In a conversation before the Mass, Father Guevara explained how the immigration crisis is affecting his parish. The crisis on the border has changed the lives of many of his long-time parishioners.
“There is fear. Among our parishioners I don’t know how many don’t have documents. But they are working, they have all kinds of businesses, they pay for their homes, they have cars and so on. Now they have to drive without a license because the State of Texas and the immigration laws have required citizenship proof and all that,” he says.
“Yesterday one of my friends called me and she was scared stiff because a friend of her telephoned her and said they were setting up checkpoints in the city, in McAllen. Some people are establishing networks to warn each other. This is in the city! And those are the tensions we are dealing with. So we can relate with the families that have been separated from their children very easily. This is an ongoing nightmare that we are going through and it is something hideous.”
Asked if he has seen any of those checkpoints, Father Guevara points out that he has not – and nobody he knows has seen them either.

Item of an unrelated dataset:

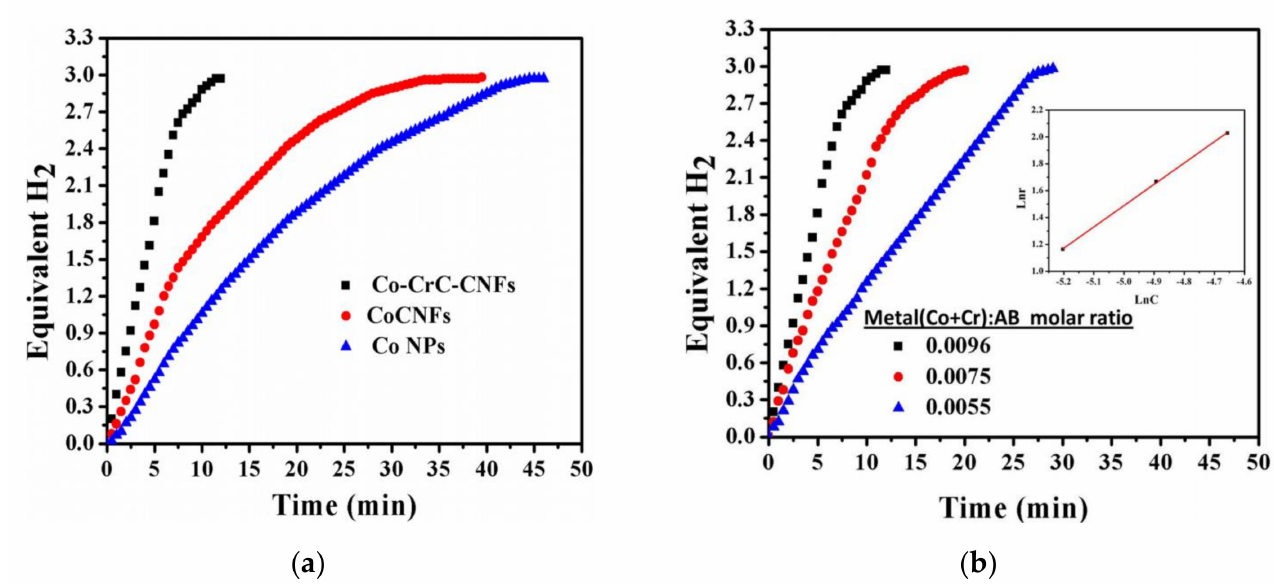
Figure 10. ( a ) Catalytic performance of Co-CrC-NFs, CoC NFs, and Co NPs in hydrolysis AB reaction; ( b ) Effect of metal concentration on H 2 generation. Reprinted from reference [9] with permission from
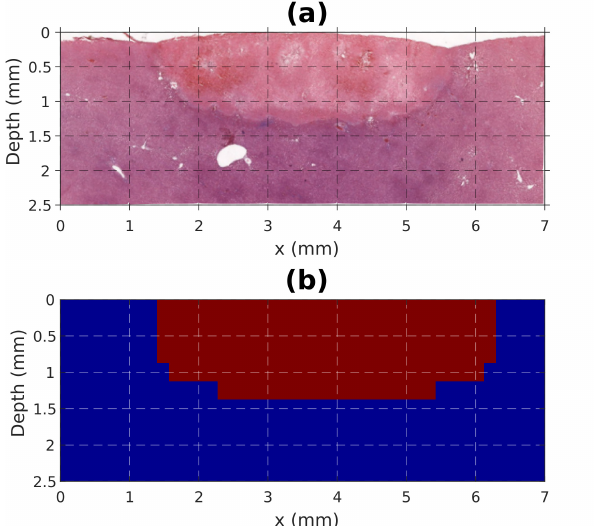
Figure 5. ( a ) Histological H&E stained slide image for rat liver and ( b ) the necrotic profile obtained from the mathematical model, considering a light fluence rate of 75 mW/cm 2 , a light dose of 150 J/cm 2 , and a threshold dose of 950 µ M for [ ROS ]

But the mere rumor, he says, produces suffering and fear among many families.
“I know people who have been living here for years and now are afraid to go to pick up their children at the end of the school day,” he says.
“We tell them, ‘Do not sign anything. If they stop you or arrest you because you don’t have papers, don’t sign anything.’ Because people have a right to representation and even that is being challenged by the administration.”

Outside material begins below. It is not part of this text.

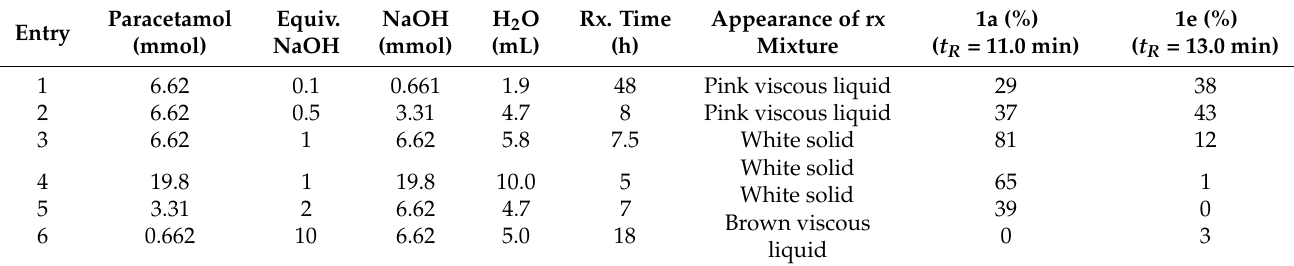
Table 2. Synthesis of N -(4-(oxiran-2-ylmethoxy)phenyl)acetamide, 1a , and N-(4-(3-chloro-2-hydroxypropoxy)phenyl)acetamide, 1e , from paracetamol, 1 , with epichlorohydrin and NaOH at room temperature The table shows reaction conditions, equivalents and starting amounts of base (mmol), and the ratio of 1a and 1e in the product mixture, calculated from HPLC chromatograms on Eclipse XDB-C18-column and gradient program (H 2 O:MeCN 90:10-H 2 O:MeCN 75:25 over 20 min, 0.5 mL/min flow). Paracetamol Entry (mmol)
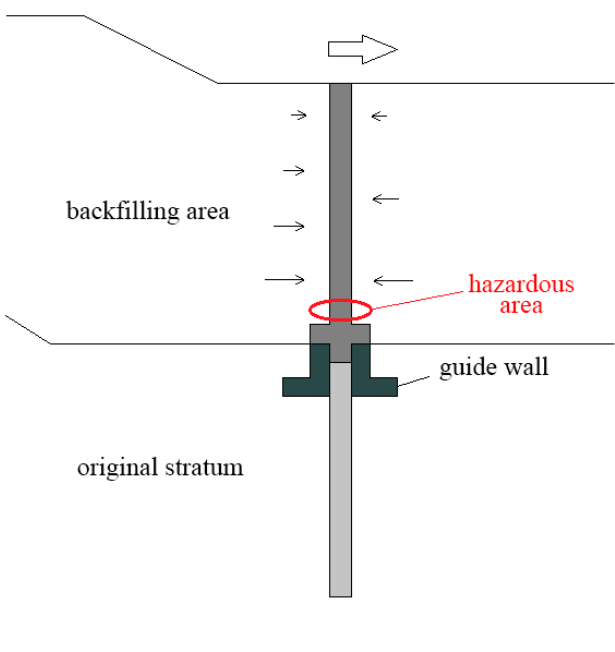
Figure 14. Schematic diagram of maximum stress area of cut-off wall.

David Jackson moved from Chicago to the south of Texas years ago and is a parishioner at St. John the Baptist. He has participated in protests in front of the detention centers.
“It troubles me that people are getting the wrong impression. The Valley is a safe place. The people who are really living in fear are some undocumented immigrants that have been living here as many as 30 years and they are very much concerned about deportation,” he says.
Talking about the present wave of undocumented immigrants, he said that “they are not criminals, there may be a few that come that are criminals, but those who go through the bridge asking for asylum are people fearing for their lives.”
Martha Hernández, a parishioner of Mexican background, was born in the American side of the Valley.
“It is sad that they are being separated,” she says. “All they want is asylum. Obviously, they have given up a lot to come with their children, and then to separate them like criminals…? These mothers and fathers are willing to travel so far with their children to look for a better place, a better life for them.”
After the Mass we get in the car and ask our driver, Concepcion, about the crisis. She was born in America. Her parents came from Mexico many years ago. She says that while the separation of families is a cruel method, it is necessary.
According to her sources – a friend who is a retired Border Patrol agent – some of the children are being brought to the United States by people who are not their parents. They are actually smugglers or members of human traffickers, Concepcion says, and the U.S. authorities need to make sure that each child is really traveling with their real families.
But the question in many people’s mind is how to enforce the immigration laws and protect the border while treating every person as a human being.
“I get it, I understand that we have laws,” Hernandez said, “but I think the separation is the hardest part. They are not criminals. I put myself in their place –how would my children react? How would I react as a mother? They are seeking asylum, let’s hear them out. They came here for a reason. They have to have a valid, valid reason to put their lives, their children’s lives in danger. They shouldn’t be treated as criminals.”